+++ Material provided

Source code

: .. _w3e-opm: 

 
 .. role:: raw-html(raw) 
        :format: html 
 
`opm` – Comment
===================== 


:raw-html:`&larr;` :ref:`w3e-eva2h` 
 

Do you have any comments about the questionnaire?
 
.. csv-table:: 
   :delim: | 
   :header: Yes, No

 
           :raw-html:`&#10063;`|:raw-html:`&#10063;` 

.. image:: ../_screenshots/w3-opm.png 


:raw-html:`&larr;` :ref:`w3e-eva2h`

++++++
+++ Material provided

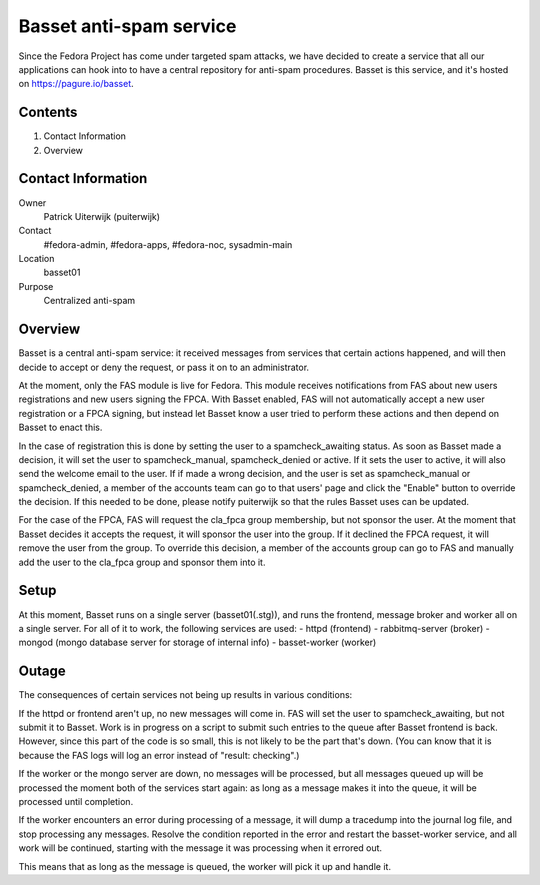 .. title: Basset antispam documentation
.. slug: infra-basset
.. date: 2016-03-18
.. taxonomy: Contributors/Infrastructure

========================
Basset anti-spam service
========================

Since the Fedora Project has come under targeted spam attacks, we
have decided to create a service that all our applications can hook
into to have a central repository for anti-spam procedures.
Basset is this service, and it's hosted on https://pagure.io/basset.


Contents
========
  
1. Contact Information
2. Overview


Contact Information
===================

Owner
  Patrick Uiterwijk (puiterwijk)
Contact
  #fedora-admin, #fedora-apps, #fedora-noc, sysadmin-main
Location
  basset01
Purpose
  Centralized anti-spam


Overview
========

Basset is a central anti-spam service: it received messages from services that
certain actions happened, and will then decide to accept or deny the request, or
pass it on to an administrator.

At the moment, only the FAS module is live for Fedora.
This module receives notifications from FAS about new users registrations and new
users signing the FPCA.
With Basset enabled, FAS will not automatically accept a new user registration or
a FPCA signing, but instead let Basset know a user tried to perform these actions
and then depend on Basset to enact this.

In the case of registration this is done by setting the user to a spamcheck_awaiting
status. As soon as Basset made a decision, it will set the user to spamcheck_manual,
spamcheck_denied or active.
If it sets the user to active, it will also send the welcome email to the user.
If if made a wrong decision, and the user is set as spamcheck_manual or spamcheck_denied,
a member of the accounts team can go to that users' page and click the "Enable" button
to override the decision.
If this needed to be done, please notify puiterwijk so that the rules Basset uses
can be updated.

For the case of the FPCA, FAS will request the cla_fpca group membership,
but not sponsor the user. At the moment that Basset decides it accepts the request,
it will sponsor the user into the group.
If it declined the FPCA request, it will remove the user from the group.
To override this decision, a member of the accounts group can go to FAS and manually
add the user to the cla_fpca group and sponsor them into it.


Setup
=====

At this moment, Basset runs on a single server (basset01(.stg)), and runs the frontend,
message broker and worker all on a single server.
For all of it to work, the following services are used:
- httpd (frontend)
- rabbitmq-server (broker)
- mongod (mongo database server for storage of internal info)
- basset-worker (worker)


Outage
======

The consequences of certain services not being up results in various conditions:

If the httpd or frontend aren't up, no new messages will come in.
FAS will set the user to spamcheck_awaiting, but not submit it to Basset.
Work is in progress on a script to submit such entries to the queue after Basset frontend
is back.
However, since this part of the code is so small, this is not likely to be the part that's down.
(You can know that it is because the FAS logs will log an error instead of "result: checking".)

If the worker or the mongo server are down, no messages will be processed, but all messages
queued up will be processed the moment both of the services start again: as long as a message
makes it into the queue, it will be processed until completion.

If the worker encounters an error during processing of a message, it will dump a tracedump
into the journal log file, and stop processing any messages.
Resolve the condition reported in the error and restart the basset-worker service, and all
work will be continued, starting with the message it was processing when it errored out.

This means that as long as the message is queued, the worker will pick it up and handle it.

++++++

_Task directions_
Retype exactly the span of lines from the one with "At this moment, Basset" through the one with "This means that"; include both ends and omit the rest of the material.

_Final answer_
At this moment, Basset runs on a single server (basset01(.stg)), and runs the frontend,
message broker and worker all on a single server.
For all of it to work, the following services are used:
- httpd (frontend)
- rabbitmq-server (broker)
- mongod (mongo database server for storage of internal info)
- basset-worker (worker)


Outage
======

The consequences of certain services not being up results in various conditions:

If the httpd or frontend aren't up, no new messages will come in.
FAS will set the user to spamcheck_awaiting, but not submit it to Basset.
Work is in progress on a script to submit such entries to the queue after Basset frontend
is back.
However, since this part of the code is so small, this is not likely to be the part that's down.
(You can know that it is because the FAS logs will log an error instead of "result: checking".)

If the worker or the mongo server are down, no messages will be processed, but all messages
queued up will be processed the moment both of the services start again: as long as a message
makes it into the queue, it will be processed until completion.

If the worker encounters an error during processing of a message, it will dump a tracedump
into the journal log file, and stop processing any messages.
Resolve the condition reported in the error and restart the basset-worker service, and all
work will be continued, starting with the message it was processing when it errored out.

This means that as long as the message is queued, the worker will pick it up and handle it.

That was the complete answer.